**Information supplied:**

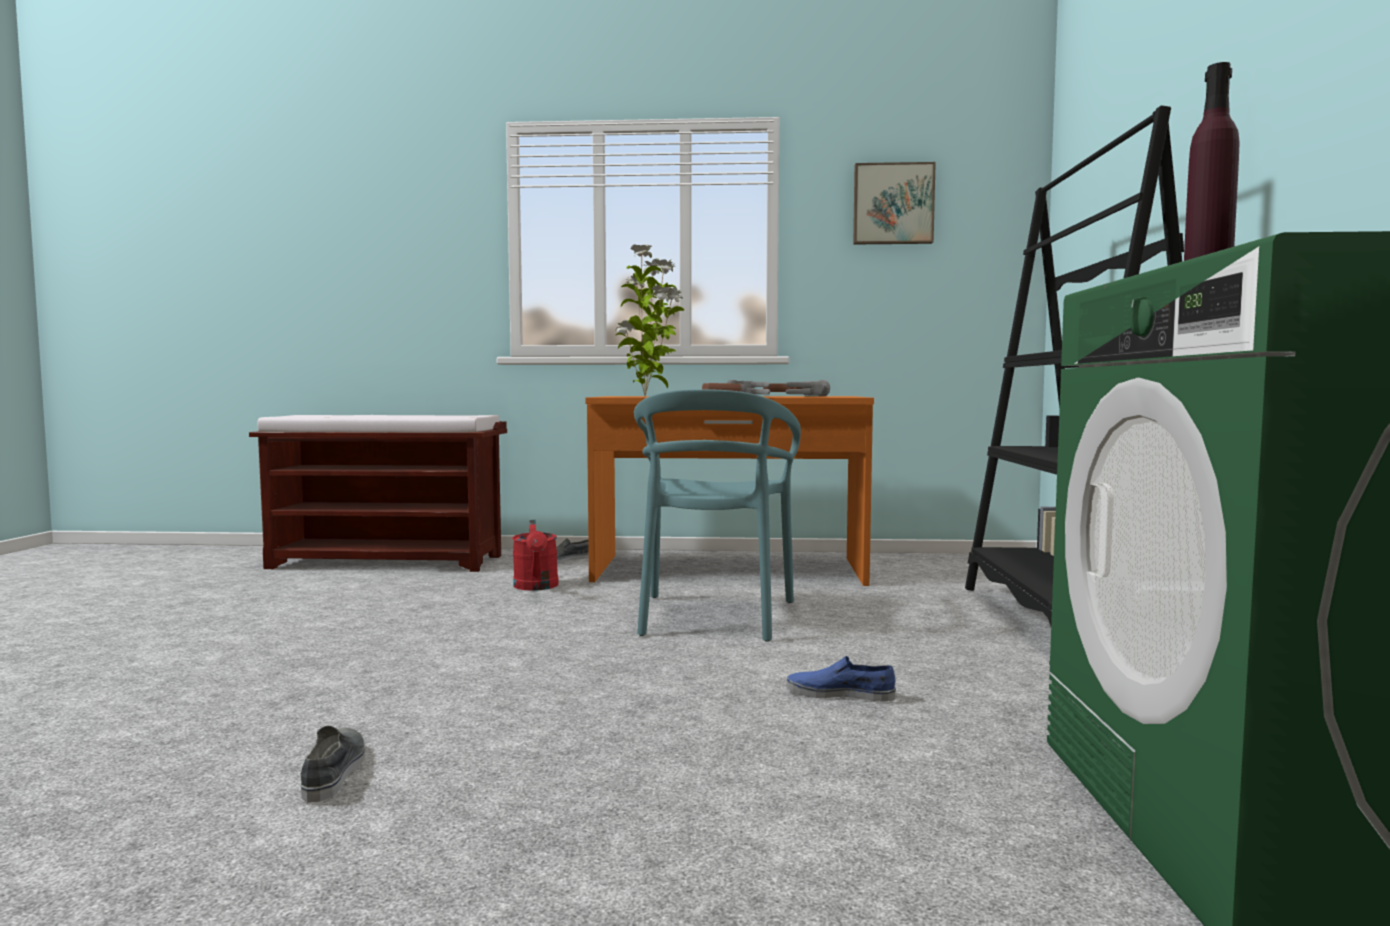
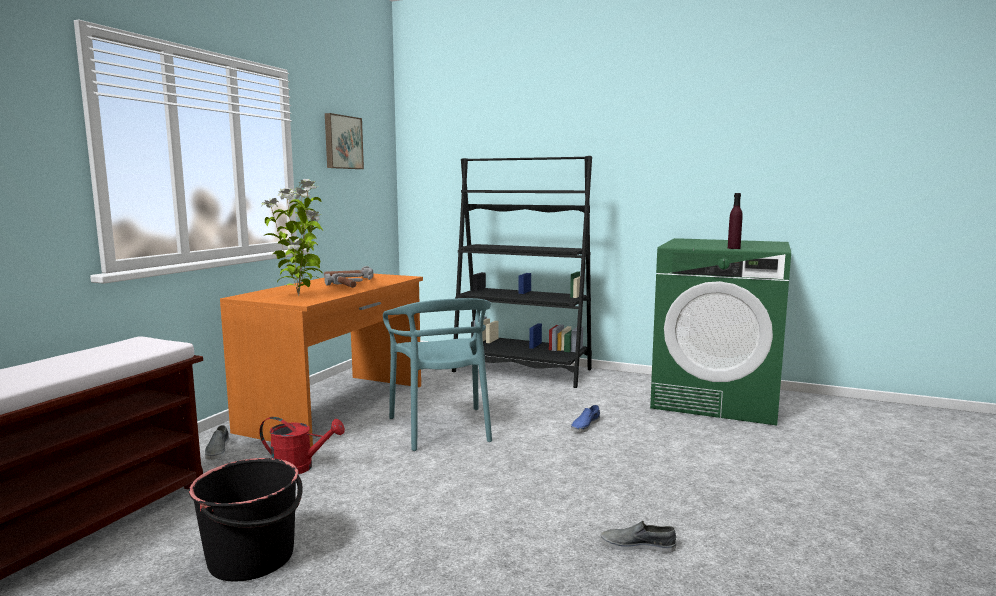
camera: 70 degrees left, 5 degrees up
turquoise chair [634,389,801,642] -> turquoise chair turned 45 degrees clockwise [383,298,492,451]
none -> black bucket [189,458,303,581]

**Instructions to follow:**
The line containing "turquoise chair [634,389,801,642]" marks where to begin; copy it and every later line exactly, through the end of the data.

**Your response:**
turquoise chair [634,389,801,642] -> turquoise chair turned 45 degrees clockwise [383,298,492,451]
none -> black bucket [189,458,303,581]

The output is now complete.